Archives For Tradition

Tradition vs. Traditional

October 19, 2010 — 3 Comments

I must confess that this post is not based on an original idea. It is inspired by a post by a great guy called J.D.Walt – you can find his post here.

In his post, Walt talks of the important difference between church tradition, and the traditional style of service. I think this is such a good point, and one that the church really should be more aware of. So many times I’ve heard people talk of holding onto the ‘traditional’ aspects of the church. Thinking about it, however, the majority of the time these traditional aspects are to do with how we do church, not how we worship or meet with God.

Tradition is powerful. Tradition connects us with the past, with the people who for the last 2000+ years have been following Jesus, learning about Him, living for Him and struggling with their relationship with Him. Some of the most profound and powerful pieces of text and song have come out of this deep and varied tradition – the creeds, prayers and hymns of those who have been before us.

Because of the nature of church, the tradition of the church has become bound up in the traditional style of church. As an example, if I was to mention the Apostles’ Creed, most people’s first reaction would be to think of a liturgical service, high church style and with a lot of rules and regulations to follow. The Apostles’ Creed, a powerful and magnificent piece of text, has become trapped in this ‘traditional’ model, and as a result it loses its power and it’s importance.

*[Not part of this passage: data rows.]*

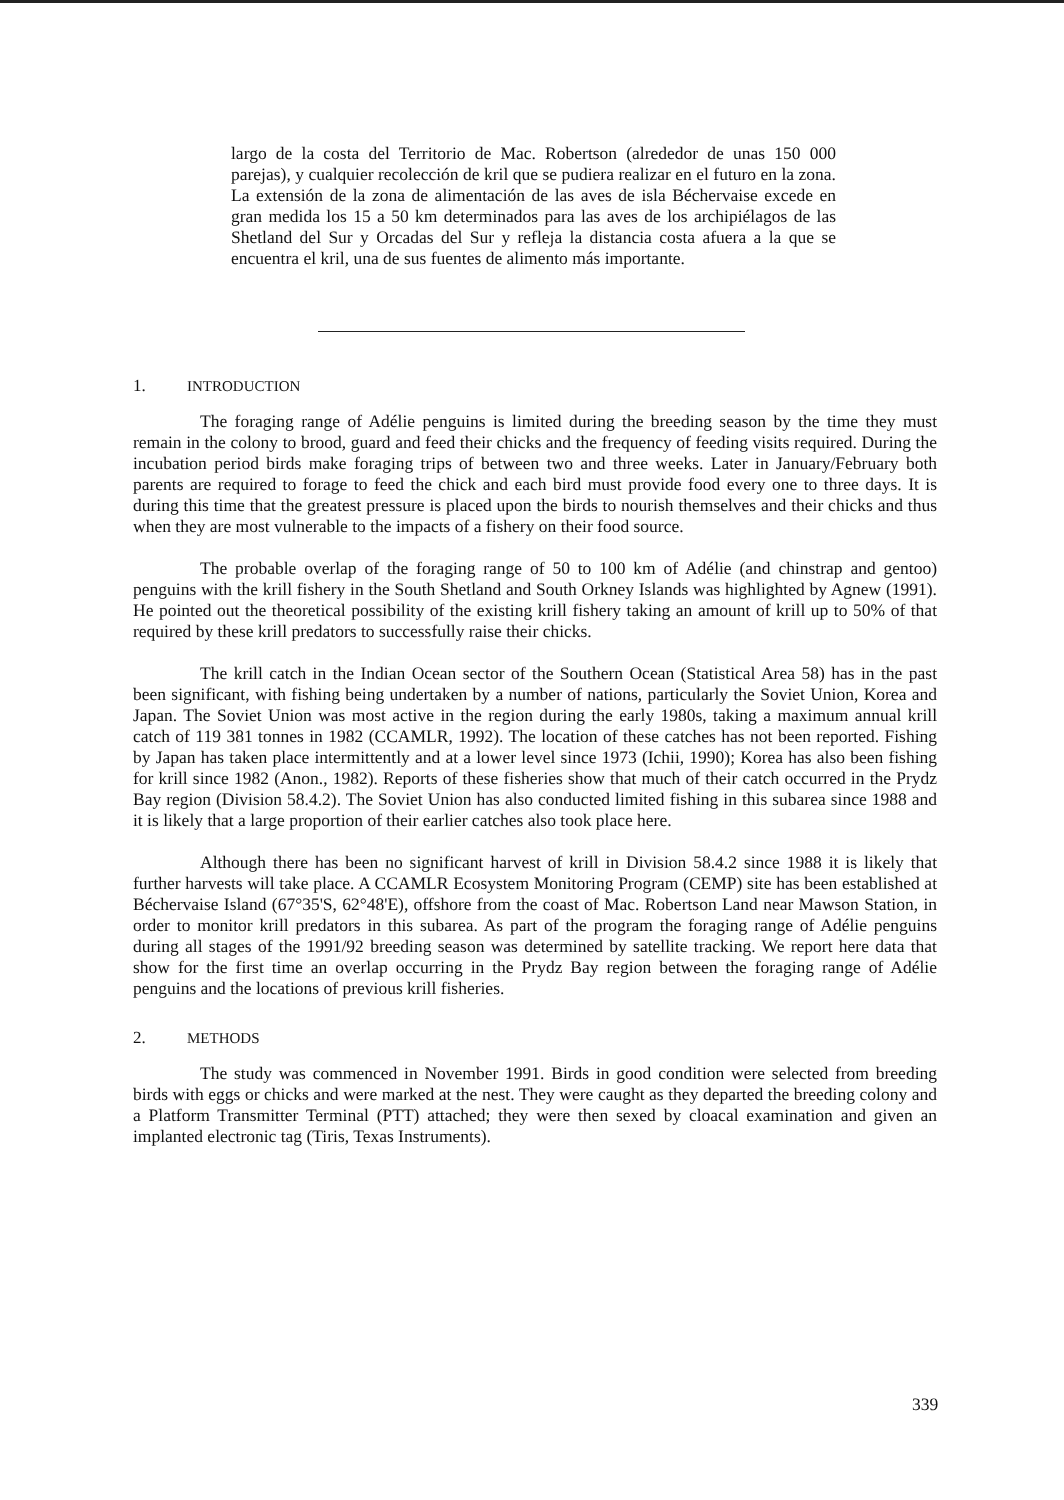largo de la costa del Territorio de Mac. Robertson (alrededor de unas 150 000 parejas), y cualquier recolección de kril que se pudiera realizar en el futuro en la zona. La extensión de la zona de alimentación de las aves de isla Béchervaise excede en gran medida los 15 a 50 km determinados para las aves de los archipiélagos de las Shetland del Sur y Orcadas del Sur y refleja la distancia costa afuera a la que se encuentra el kril, una de sus fuentes de alimento más importante.
1. INTRODUCTION
The foraging range of Adélie penguins is limited during the breeding season by the time they must remain in the colony to brood, guard and feed their chicks and the frequency of feeding visits required. During the incubation period birds make foraging trips of between two and three weeks. Later in January/February both parents are required to forage to feed the chick and each bird must provide food every one to three days. It is during this time that the greatest pressure is placed upon the birds to nourish themselves and their chicks and thus when they are most vulnerable to the impacts of a fishery on their food source.
The probable overlap of the foraging range of 50 to 100 km of Adélie (and chinstrap and gentoo) penguins with the krill fishery in the South Shetland and South Orkney Islands was highlighted by Agnew (1991). He pointed out the theoretical possibility of the existing krill fishery taking an amount of krill up to 50% of that required by these krill predators to successfully raise their chicks.
The krill catch in the Indian Ocean sector of the Southern Ocean (Statistical Area 58) has in the past been significant, with fishing being undertaken by a number of nations, particularly the Soviet Union, Korea and Japan. The Soviet Union was most active in the region during the early 1980s, taking a maximum annual krill catch of 119 381 tonnes in 1982 (CCAMLR, 1992). The location of these catches has not been reported. Fishing by Japan has taken place intermittently and at a lower level since 1973 (Ichii, 1990); Korea has also been fishing for krill since 1982 (Anon., 1982). Reports of these fisheries show that much of their catch occurred in the Prydz Bay region (Division 58.4.2). The Soviet Union has also conducted limited fishing in this subarea since 1988 and it is likely that a large proportion of their earlier catches also took place here.
Although there has been no significant harvest of krill in Division 58.4.2 since 1988 it is likely that further harvests will take place. A CCAMLR Ecosystem Monitoring Program (CEMP) site has been established at Béchervaise Island (67°35'S, 62°48'E), offshore from the coast of Mac. Robertson Land near Mawson Station, in order to monitor krill predators in this subarea. As part of the program the foraging range of Adélie penguins during all stages of the 1991/92 breeding season was determined by satellite tracking. We report here data that show for the first time an overlap occurring in the Prydz Bay region between the foraging range of Adélie penguins and the locations of previous krill fisheries.
2. METHODS
The study was commenced in November 1991. Birds in good condition were selected from breeding birds with eggs or chicks and were marked at the nest. They were caught as they departed the breeding colony and a Platform Transmitter Terminal (PTT) attached; they were then sexed by cloacal examination and given an implanted electronic tag (Tiris, Texas Instruments).
339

As Walt points out, it is the latest trend of the church to cast out the ‘traditional’ style of doing things – out go organs, choirs, liturgies and so on and in come bands, a worship leader, an enigmatic sermon. The danger is that, in trying to escape from the traditional, we lose the tradition. By trying to become more relevant and more open to where the church is at in the 21st century – which is a good thing – there is a danger of losing all the tradition and history from church that has built up over the past two millenia.

As J.D.Walt suggests, it is vital that the church not lose these wonderful traditions in its rush to lose the traditional style of services. It can be too easy to think the way to move the church forward is to forget about the past. If the church does this, however, then there is a risk of losing out on a rich and varied history, and a sense of being part of a group of people who have shared the same experiences, pains, struggles and joy in following Christ.